▶ **Text provided**:

%%

2024-05-17-024024_1920x1200_scrot
20240517_02h40m39s_grim
BTW, I wondered if my anti-GUI ideology and the belief (justification, rather) that the text mode is beneficial in terms of power consumption is still relevant on modern video cards which don't support the text mode natively anymore. Back then, one of primary reasons of my migration to GNU/Linux was the deprecation of text mode in Windows: Alt+Enter doesn't work in CMD.EXE with WDDM anymore, and later (in Windows 10?) they replaced it with a fake fullscreen mode. Back in my student years, I had spent a lot of time in the framebuffer console, being one of the few text mode idelogists on L.O.R. (the other one was saahriktu), and installed a lot of tools like fbi/fim/fimgs/fbterm (Vim/elinks work there "for free") to survive there without having to make a sluggish switch to the X.Org VT. (Wayland totally wasn't ready to use in any form on bare hardware that years.)

%%

▶ **Extracted data**:
%%

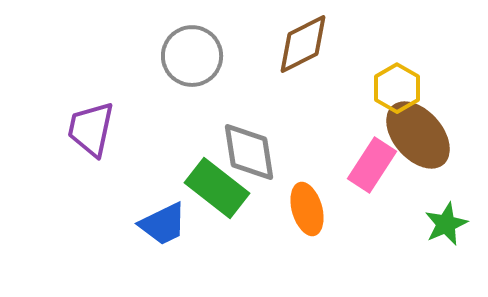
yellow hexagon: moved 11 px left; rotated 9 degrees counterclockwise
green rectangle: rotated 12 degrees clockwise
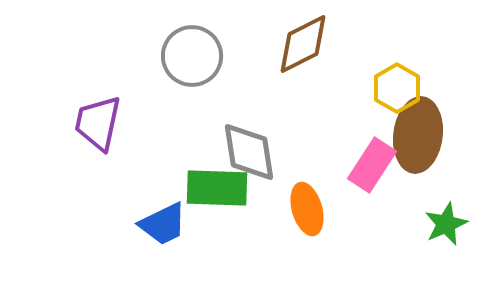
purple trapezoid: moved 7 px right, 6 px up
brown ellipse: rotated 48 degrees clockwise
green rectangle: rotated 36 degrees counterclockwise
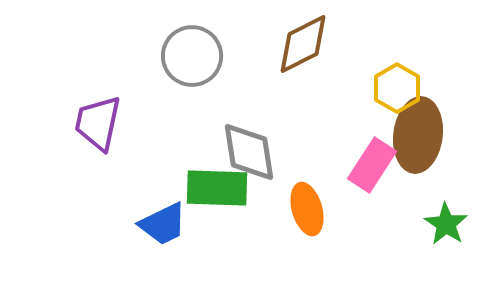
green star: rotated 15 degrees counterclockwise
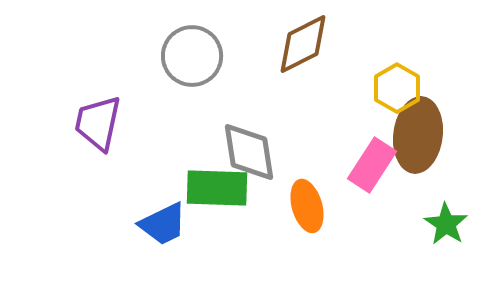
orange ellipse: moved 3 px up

%%

According to the post about text mode, what was one of the primary reasons for the author's migration to GNU/Linux? The records aren't needed for this.

▶ **Full output**: The deprecation of text mode in Windows.